William de la Pole, 1st Duke of Suffolk (16th October 1396 – 2nd May 1450) was an English commander during the Hundred Year War and Lord High Admiral of England from 1447 to 1450. He was born at Cotton Suffolk and was second d son of Michael de la Pole, 2nd Earl of Suffolk and Katherine de Stafford, daughter of Hugh de Stafford, 2nd Earl of Stafford and Philippa de Beauchamp.
He was seriously injured during the Siege of Harfleur in 1415. His father also died of dysentery during the siege. Later in that year his elder brother Michael de la Pole, 3rd Earl of Suffolk died at the Battle of Agincourt. William then succeeded as the 4th Earl of Suffolk. He became co-commander of the English army at the Siege of Orleans in 1429 after the death of Thomas Montacute, 4th Earl of Salisbury. When the city was then relieved by Joan of Arc in the same year he managed to retreat to Jargeau where he was forced to surrender on the 12th June. He remained a prisoner of Charles VII, King of France for three years before he was ransomed.
After his return to England in 1434 he was made Constable of Wallingford Castle. He became a courtier and a close ally to Cardinal Henry Beaufort. His most notable achievement during this period but also his most controversial was his help with negotiating the marriage of Henry VI and Margaret of Anjou in 1444. This earned him the elevation to Marques of Suffolk. Although a secret deal with in the marriage contract gave Maine and Anjou back to France was not popular in England and would eventually bring the downfall of William.
His own marriage took place on the 11th November 1430 to Alice Chaucer (1404-1475). Alice was the daughter of Thomas Chaucer of Ewelme, Oxfordshire and granddaughter to the poet Geoffrey Chaucer and his wife Philippa de Roet.
With the deaths of Humphrey, Duke of Gloucester and Cardinal Beaufort in 1447, Suffolk became the principal power behind the throne. He was appointed Chamberlain, Admiral of England as well as other important offices, and made Earl of Pembroke in 1447 and Duke of Suffolk in 1448.
On 16th July Suffolk met in secret with Jean d’Orleans, comte de Dunois at his mansion of the Rose in Candlewick Street. This was the first of several meetings in London as Suffolk passed Council minutes to Dunois in assistance with the plans for the French invasion of England. Dunois was a French hero from the Siege of Orleans. It was rumoured that Suffolk never paid the £20,000 owed to Dunois for his ransom and because of this he now passed on state secrets.
The following three years saw the near complete loss of England’s possessions in northern France. Suffolk could not avoid the blame for these failures partly because of the loss of Maine and Anjou with the marriage arrangements for Henry. On 28th January 1450 he was arrested and imprisoned in the Tower of London. The king intervened and tried to save his favourite who was then banished for five years. Suffolk then sailed to Calais by ship but was intercepted by the ship ‘Nicholas of the Tower’ and captured. He was then subject to a mock trial and executed by beheading.

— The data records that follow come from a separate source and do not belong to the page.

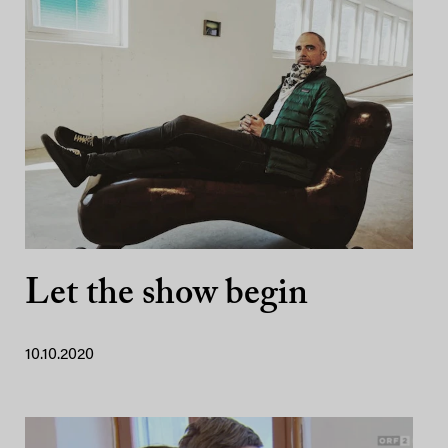
Let the show begin
10.10.2020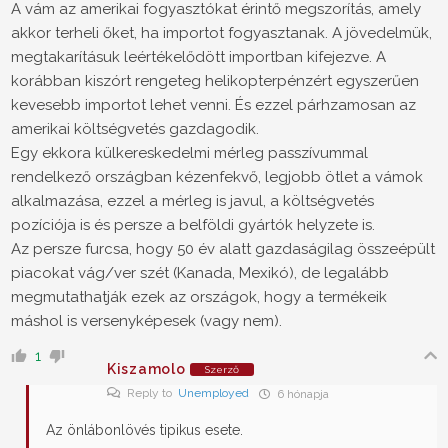
A vám az amerikai fogyasztókat érintő megszorítás, amely
akkor terheli őket, ha importot fogyasztanak. A jövedelmük,
megtakarításuk leértékelődött importban kifejezve. A
korábban kiszórt rengeteg helikopterpénzért egyszerűen
kevesebb importot lehet venni. És ezzel párhzamosan az
amerikai költségvetés gazdagodik.
Egy ekkora külkereskedelmi mérleg passzívummal
rendelkező országban kézenfekvő, legjobb ötlet a vámok
alkalmazása, ezzel a mérleg is javul, a költségvetés
pozíciója is és persze a belföldi gyártók helyzete is.
Az persze furcsa, hogy 50 év alatt gazdaságilag összeépült
piacokat vág/ver szét (Kanada, Mexikó), de legalább
megmutathatják ezek az országok, hogy a termékeik
máshol is versenyképesek (vagy nem).
1
Kiszamolo
Szerző
Reply to
Unemployed
6 hónapja
Az önlábonlövés tipikus esete.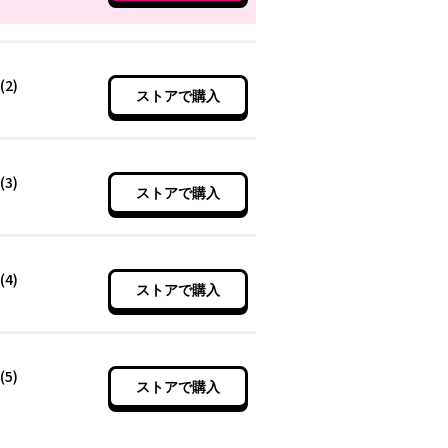
(2)
ストアで購入
(3)
ストアで購入
(4)
ストアで購入
(5)
ストアで購入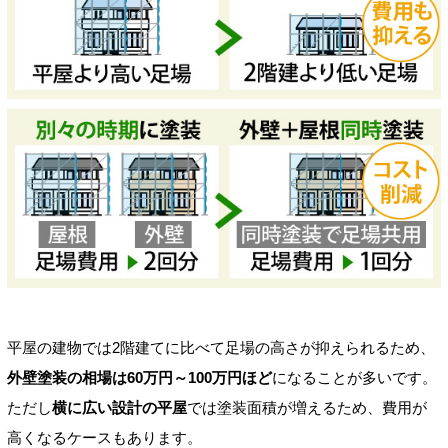
平屋の建物では2階建てに比べて足場の高さが抑えられるため、
外壁塗装の相場は60万円～100万円ほど
になることが多いです。
ただし
横に広い設計の平屋
では塗装面積が増えるため、費用が
高くなるケースもあります。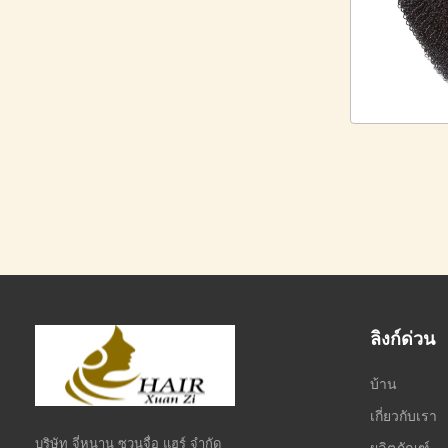
ลิงก์ด่วน
บ้าน
เกี่ยวกับเรา
บริษัท จี่หนาน ซวนจื่อ แฮร์ จำกัด
ผลิตภัณฑ์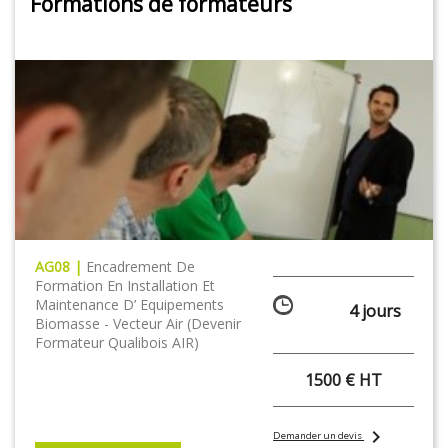
Formations de formateurs
AG08 |
Encadrement De
Formation En Installation Et
Maintenance D’ Equipements
4 jours
Biomasse - Vecteur Air (Devenir
Formateur Qualibois AIR)
1500 € HT
chevron_right
Demander un devis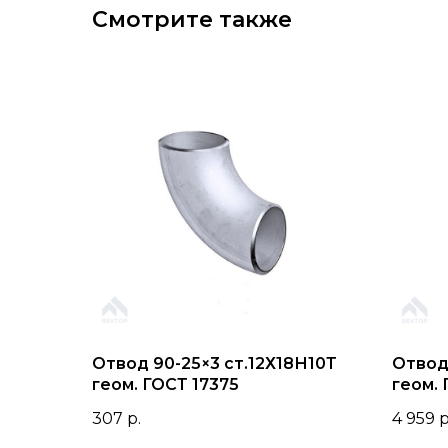
Смотрите также
Отвод 90-25×3 ст.12Х18Н10Т
Отвод
геом. ГОСТ 17375
геом. 
307
р.
4 959
р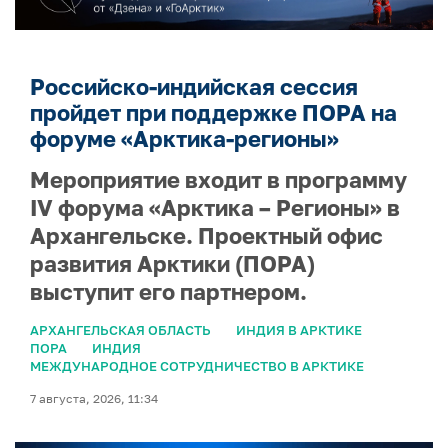
Российско-индийская сессия
пройдет при поддержке ПОРА на
форуме «Арктика-регионы»
Мероприятие входит в программу
IV форума «Арктика – Регионы» в
Архангельске. Проектный офис
развития Арктики (ПОРА)
выступит его партнером.
АРХАНГЕЛЬСКАЯ ОБЛАСТЬ
ИНДИЯ В АРКТИКЕ
ПОРА
ИНДИЯ
МЕЖДУНАРОДНОЕ СОТРУДНИЧЕСТВО В АРКТИКЕ
7 августа, 2026, 11:34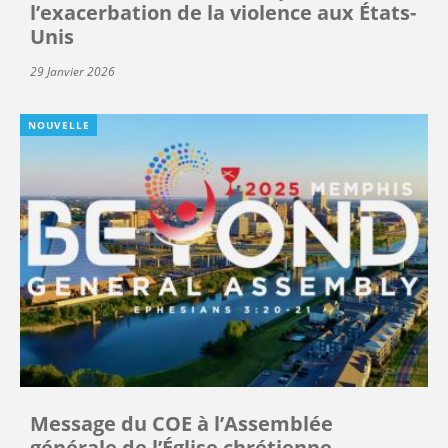
l’exacerbation de la violence aux États-
Unis
29 Janvier 2026
NOUVELLE
Message du COE à l’Assemblée
générale de l’Église chrétienne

Suffolk was interred in the Carthusian Priory, Hull by his widow Alice. The Priory was founded in 1377, by Suffolk’s grandfather Michael de la Pole, the 1st Earl of Suffolk and then dissolved in 1539. Almost none of the original buildings survive following two English Civil War sieges in Hull in 1642 and 1643
He was one of the first from the merchant class to raise him into a loftier position. For this alone he is an important figure who fought for Henry VI’s father and then twisted himself either by chance or with his known traitorous acts manipulated his way into a higher position. Whichever it was the weakness of Henry VI definitely helped him. William was succeeded as the Duke of Suffolk by his only known legitimate son John, who became the 2nd Duke of Suffolk.